We later learned that this amendment was largely borrowed from an online forum that is “notorious for playing host to unfounded conspiracy theories and anti-Islam tendencies.”

I am reading from an article published in Wired magazine on July 28. 

I ask that it be placed into the record.

Later that day, Ms. Jayapal, Mr. Cicilline, and I wrote to Chairman Goodlatte. 

That letter reads, in pertinent part:

“The tactics employed this week are inconsistent with the rights and prerogatives of the Minority as we have understood and observed them over our legislative careers.  In our judgment, the Majority’s actions were heavy-handed and violate the sense of fair process that you and other chairmen of this Committee have enjoyed over the years.”

I ask that this letter be placed into the record as well.

I understand that Mr.

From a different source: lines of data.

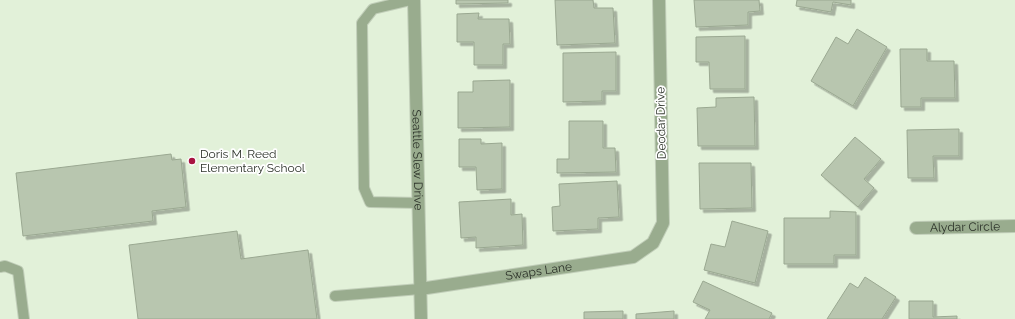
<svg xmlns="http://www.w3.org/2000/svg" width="1015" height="319" viewBox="0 0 1015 319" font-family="Raleway,sans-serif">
  <defs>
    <filter id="shadow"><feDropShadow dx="3.5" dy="3.5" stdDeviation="0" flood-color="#0004"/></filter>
  </defs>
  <rect width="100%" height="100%" fill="#e2f1d9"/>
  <!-- building -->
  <g fill="#b8c6af" stroke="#9aa891" filter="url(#shadow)">
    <polygon points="456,0 508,0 508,3 456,4"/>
    <polygon points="555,0 593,0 594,8 613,8 615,43 557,45"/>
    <polygon points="694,0 759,0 760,11 748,12 748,25 696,27"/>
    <polygon points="797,0 851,0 851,5 833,2 831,12 796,6"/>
    <polygon points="479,13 478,19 509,19 510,44 503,44 503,65 474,65 474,42 457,42 457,14"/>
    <polygon points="857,29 887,47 853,106 811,81 836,37 848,44"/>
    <polygon points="745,36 745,89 710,89 709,62 696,62 696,37"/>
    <polygon points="900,49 927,49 927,61 954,61 955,98 921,98 921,107 901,107"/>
    <polygon points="616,52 616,91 602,91 602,101 563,102 563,53"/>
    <polygon points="510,80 510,127 458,128 458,92 473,92 473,81"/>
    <polygon points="754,97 755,146 698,146 697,108 716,107 716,98"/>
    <polygon points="569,121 603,121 603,148 615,148 616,172 557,173 557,159 569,159"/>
    <polygon points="959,129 959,156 933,156 934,178 908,178 907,130"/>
    <polygon points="855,137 881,159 864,179 874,188 858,207 821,175"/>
    <polygon points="459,139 481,139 481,144 502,143 502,189 477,190 476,167 459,167"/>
    <polygon points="171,154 172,160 181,159 186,207 152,211 153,221 23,236 16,173"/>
    <polygon points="699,163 751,163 752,208 700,209"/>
    <polygon points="617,181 619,217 598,218 598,229 553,231 552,207 560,206 559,184"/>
    <polygon points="511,199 511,215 522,214 523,245 476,248 476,237 461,238 459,202"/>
    <polygon points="830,211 856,212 856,255 834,255 834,264 784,264 784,218 830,218"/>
    <polygon points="732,221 768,231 755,283 704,270 711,244 725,247"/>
    <polygon points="237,231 241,259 308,250 317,319 138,319 129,245"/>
    <polygon points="865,277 896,297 882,319 827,319 850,283 858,288"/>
    <polygon points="703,281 772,313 769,319 705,319 710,310 693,302"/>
    <polygon points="909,301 933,301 933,317 957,316 957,319 909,319"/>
    <polygon points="623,311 623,319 584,319 584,312"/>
    <polygon points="674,311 674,319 636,319 636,314"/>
  </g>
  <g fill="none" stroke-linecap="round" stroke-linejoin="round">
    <!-- lane casing -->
    <g stroke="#c1ceb9" stroke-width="12">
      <g id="lane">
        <polyline points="411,0 373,9 362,23 364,188 370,202 419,203"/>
        <polyline points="0,267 5,266 18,271 24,319"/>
        <polyline points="335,296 420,289"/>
      </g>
    </g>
    <!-- street casing -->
    <g stroke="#c1ceb9" stroke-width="14">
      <g id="street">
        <path id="s1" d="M414 0 421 319"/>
        <path id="s2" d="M916 228 1015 226"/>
        <path id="s3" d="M420 289 633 257 653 243 663 223 659 0"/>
      </g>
    </g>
    <!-- lane -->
    <use href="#lane" stroke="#99ac8e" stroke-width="10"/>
    <!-- street -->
    <use href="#street" stroke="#99ac8e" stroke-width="12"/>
  </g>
  <!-- markers -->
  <circle fill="#a81241" stroke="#fff" stroke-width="1.5" cx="192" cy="161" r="4"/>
  <g text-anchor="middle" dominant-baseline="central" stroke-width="3.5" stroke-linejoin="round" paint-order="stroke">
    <!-- street labels -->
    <g font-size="12" fill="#2b3128" stroke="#fff">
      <text transform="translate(661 123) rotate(-91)">Deodar Drive</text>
      <text stroke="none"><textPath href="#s1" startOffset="160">Seattle Slew Drive</textPath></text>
      <text stroke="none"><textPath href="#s2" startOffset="49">Alydar Circle</textPath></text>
      <text stroke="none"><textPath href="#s3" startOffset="120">Swaps Lane</textPath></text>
    </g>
    <!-- poi labels -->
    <g font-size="12" fill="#2b3128" stroke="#fff" text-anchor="start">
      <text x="200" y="154">Doris M. Reed<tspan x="200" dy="14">Elementary School</tspan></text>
    </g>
  </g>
</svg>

Gaetz plans on introducing a similar amendment today.  I urge my colleagues to consider both its origin and its effect on Committee process, and to reject it accordingly.

We have an obligation to conduct oversight—and until we do, I’m afraid that we may be at a bit of an impasse.

If we return to the regular order, and begin our oversight work in earnest, then I suspect my colleagues will no longer see the need for resolutions of inquiry.

But until the Administration answers our questions, and until the Majority calls them here to do so, my colleagues and I will do everything in our power to hold both the Administration and the Majority accountable.

I thank the Chairman, and I yield back.